▶ _Source information_:
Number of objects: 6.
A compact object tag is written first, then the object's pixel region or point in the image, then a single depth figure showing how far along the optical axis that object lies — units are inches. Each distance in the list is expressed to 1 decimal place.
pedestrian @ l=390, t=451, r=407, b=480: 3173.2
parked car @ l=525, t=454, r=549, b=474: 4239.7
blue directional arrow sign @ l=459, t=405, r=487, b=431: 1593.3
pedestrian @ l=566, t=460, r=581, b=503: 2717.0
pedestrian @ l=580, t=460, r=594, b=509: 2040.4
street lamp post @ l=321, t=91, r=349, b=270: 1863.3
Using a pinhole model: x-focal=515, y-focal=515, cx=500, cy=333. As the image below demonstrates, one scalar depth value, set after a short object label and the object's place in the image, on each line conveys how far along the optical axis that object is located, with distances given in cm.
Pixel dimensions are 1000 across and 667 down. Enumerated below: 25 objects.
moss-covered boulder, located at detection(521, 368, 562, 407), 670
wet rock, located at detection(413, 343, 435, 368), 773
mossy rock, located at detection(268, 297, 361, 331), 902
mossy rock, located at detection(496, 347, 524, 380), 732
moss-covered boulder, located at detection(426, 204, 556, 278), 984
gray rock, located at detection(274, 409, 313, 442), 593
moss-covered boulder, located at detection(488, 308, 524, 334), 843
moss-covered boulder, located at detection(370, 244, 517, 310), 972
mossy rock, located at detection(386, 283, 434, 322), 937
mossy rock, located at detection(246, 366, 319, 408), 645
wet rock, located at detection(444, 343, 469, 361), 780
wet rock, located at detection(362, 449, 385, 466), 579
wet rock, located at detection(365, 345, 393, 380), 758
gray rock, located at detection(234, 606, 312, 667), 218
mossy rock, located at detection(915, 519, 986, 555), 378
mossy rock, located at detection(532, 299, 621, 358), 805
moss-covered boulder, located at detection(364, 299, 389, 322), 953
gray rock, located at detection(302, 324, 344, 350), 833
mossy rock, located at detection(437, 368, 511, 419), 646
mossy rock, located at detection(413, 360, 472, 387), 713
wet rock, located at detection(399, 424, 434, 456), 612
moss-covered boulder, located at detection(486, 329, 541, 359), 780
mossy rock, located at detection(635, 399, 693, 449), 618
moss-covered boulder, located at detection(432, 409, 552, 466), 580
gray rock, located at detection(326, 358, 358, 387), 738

▶ _Required work_: Would you please repeat, exactly as written, the lines from the one containing "mossy rock, located at detection(413, 360, 472, 387), 713" through the end of the listing above, including both, and only those?

▶ _The completed task_:
mossy rock, located at detection(413, 360, 472, 387), 713
wet rock, located at detection(399, 424, 434, 456), 612
moss-covered boulder, located at detection(486, 329, 541, 359), 780
mossy rock, located at detection(635, 399, 693, 449), 618
moss-covered boulder, located at detection(432, 409, 552, 466), 580
gray rock, located at detection(326, 358, 358, 387), 738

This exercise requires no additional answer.